Change in Nonfarm Payrolls

Change in Nonfarm Payrolls

June 2, 2017 – The Employment Situation gives the most comprehensive look at the labor market in the U.S. This report tracks new jobs, additions or subtractions from the labor force, the unemployment rate, as well as average hourly earnings and hours worked.  There are implications for consumer purchasing power, spending on goods and services, and productivity.

The Labor market had weaker gains in May of +138,000 when the consensus was +185,000. April was revised downward to 174,000 (-37,000). Some industries had healthy gains such as construction (+11,000), financial (+11,000), and professional services (+38,000); however, some declined last month such as manufacturing (-1,000), retail (-6,000), and government (-9,000). Unemployment fell one tenth again to 4.3%, the lowest it has been since 2001, down 0.1% from the consensus. The participation rate dropped 0.2% to 62.7% in May. The average workweek was unchanged and in-line with the consensus of 34.4 hours. Average hourly earnings came in at expectations (+0.2%), up 2.5% year-over-year in May, but April was revised down 0.1% to a 0.2% gain.

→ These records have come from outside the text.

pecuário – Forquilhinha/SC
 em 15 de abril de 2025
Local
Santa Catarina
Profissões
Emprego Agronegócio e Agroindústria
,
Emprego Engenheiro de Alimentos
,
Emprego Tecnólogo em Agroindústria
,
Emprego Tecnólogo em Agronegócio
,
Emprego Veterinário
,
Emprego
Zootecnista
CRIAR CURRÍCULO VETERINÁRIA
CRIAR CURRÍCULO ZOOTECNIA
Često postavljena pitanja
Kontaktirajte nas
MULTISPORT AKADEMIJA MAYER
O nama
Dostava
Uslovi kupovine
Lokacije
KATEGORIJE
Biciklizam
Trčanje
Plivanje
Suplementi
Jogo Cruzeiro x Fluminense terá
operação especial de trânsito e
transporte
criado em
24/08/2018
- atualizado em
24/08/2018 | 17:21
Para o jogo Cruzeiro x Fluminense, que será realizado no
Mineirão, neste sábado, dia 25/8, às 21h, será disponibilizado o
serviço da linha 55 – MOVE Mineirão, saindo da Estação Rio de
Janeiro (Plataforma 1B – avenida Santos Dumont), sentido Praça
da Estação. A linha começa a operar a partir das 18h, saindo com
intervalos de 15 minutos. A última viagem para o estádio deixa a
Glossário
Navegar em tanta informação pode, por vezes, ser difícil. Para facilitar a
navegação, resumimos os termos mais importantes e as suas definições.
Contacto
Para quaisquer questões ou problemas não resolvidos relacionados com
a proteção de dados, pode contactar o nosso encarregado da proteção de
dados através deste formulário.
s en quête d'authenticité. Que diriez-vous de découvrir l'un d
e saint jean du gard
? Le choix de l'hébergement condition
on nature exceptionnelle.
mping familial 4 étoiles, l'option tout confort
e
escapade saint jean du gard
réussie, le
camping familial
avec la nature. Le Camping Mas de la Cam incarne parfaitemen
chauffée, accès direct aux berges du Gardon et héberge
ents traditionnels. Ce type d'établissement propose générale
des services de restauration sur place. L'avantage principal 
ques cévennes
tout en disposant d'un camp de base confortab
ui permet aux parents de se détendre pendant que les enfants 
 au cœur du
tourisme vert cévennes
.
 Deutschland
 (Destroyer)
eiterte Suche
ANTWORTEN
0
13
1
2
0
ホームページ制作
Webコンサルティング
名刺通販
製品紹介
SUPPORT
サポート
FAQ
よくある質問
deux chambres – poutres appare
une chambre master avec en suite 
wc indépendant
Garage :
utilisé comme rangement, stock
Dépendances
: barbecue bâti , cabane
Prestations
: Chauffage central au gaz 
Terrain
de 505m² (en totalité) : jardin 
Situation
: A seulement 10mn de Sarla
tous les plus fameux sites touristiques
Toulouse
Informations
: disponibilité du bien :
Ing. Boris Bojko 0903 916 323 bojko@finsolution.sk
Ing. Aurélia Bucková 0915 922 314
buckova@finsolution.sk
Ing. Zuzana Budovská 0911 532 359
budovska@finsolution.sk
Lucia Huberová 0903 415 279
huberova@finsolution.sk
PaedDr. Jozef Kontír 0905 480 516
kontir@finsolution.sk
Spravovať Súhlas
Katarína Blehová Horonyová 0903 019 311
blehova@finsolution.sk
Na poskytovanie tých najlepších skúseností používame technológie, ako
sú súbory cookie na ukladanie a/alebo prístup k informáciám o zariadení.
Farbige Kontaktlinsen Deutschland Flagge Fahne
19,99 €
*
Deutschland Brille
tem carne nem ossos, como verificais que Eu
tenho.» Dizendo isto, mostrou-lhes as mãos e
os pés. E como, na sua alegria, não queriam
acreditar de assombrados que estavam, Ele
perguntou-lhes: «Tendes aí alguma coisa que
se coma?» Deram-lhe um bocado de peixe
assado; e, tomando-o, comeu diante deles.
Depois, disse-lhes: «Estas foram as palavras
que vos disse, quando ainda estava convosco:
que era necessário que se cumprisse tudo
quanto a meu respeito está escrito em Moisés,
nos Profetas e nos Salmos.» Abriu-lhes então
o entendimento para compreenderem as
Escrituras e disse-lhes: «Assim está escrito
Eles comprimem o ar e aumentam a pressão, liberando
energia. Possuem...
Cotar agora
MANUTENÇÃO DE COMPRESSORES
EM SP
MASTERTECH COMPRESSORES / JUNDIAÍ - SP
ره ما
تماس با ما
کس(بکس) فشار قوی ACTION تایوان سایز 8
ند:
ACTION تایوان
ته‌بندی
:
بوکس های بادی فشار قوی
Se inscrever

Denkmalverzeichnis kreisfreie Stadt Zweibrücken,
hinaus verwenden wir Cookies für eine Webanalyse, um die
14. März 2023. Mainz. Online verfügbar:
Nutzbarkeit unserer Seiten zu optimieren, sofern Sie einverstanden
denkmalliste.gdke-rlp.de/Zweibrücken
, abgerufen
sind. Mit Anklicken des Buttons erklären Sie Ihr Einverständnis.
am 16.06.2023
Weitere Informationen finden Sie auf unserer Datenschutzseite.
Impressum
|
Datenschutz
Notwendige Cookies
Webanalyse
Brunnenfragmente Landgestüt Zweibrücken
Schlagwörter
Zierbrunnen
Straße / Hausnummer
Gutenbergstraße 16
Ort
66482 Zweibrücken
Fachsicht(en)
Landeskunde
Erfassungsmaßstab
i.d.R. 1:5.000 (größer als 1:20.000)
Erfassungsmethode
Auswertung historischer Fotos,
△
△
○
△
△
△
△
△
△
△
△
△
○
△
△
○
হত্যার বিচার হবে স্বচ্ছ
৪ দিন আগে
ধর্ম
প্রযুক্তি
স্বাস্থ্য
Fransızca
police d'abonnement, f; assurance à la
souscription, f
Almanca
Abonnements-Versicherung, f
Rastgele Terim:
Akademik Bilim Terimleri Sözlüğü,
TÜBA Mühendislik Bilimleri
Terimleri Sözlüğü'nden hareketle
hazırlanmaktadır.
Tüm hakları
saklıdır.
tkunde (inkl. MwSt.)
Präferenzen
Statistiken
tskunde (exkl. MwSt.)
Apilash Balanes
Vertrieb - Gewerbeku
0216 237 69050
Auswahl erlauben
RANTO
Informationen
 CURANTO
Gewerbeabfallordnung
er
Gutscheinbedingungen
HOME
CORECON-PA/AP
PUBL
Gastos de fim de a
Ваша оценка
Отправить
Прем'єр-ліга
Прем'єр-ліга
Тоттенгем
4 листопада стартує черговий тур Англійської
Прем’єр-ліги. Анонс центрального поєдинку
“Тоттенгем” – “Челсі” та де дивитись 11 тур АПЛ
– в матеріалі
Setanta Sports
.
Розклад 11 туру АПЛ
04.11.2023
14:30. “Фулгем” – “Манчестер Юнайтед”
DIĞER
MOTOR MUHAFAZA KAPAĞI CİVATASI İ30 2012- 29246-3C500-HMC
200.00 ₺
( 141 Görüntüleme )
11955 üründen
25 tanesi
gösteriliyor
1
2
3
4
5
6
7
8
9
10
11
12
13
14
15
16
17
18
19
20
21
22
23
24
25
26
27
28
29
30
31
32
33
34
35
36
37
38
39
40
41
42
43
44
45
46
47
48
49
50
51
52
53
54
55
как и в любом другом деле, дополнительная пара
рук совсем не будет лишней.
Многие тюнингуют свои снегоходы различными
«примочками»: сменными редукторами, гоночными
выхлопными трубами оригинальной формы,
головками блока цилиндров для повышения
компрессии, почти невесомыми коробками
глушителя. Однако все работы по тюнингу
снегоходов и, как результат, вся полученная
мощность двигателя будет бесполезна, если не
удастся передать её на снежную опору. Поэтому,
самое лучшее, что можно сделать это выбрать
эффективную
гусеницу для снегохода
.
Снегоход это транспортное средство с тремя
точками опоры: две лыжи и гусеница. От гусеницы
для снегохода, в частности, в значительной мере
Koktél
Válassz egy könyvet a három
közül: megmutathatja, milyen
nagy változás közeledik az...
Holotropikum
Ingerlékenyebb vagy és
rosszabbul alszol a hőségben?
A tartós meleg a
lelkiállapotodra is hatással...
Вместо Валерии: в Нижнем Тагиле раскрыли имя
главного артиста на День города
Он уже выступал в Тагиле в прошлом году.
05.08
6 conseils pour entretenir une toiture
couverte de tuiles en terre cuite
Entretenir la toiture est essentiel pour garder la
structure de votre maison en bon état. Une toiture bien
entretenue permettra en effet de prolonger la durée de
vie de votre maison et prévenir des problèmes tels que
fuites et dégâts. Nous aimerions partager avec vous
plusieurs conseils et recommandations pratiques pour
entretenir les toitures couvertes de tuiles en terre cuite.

The drop in unemployment is a result of the participation level decreasing due to changing demographics of baby boomers retiring and students putting off work for more schooling. Payroll was down 47,000 from expectations, but the survey was taken before many schools finished, missing students that start jobs after graduation. Payroll should have stronger growth in June. While a weaker than expected month of jobs and inflationary data may cause doubt, it will not derail the Fed plan to hike rates this month.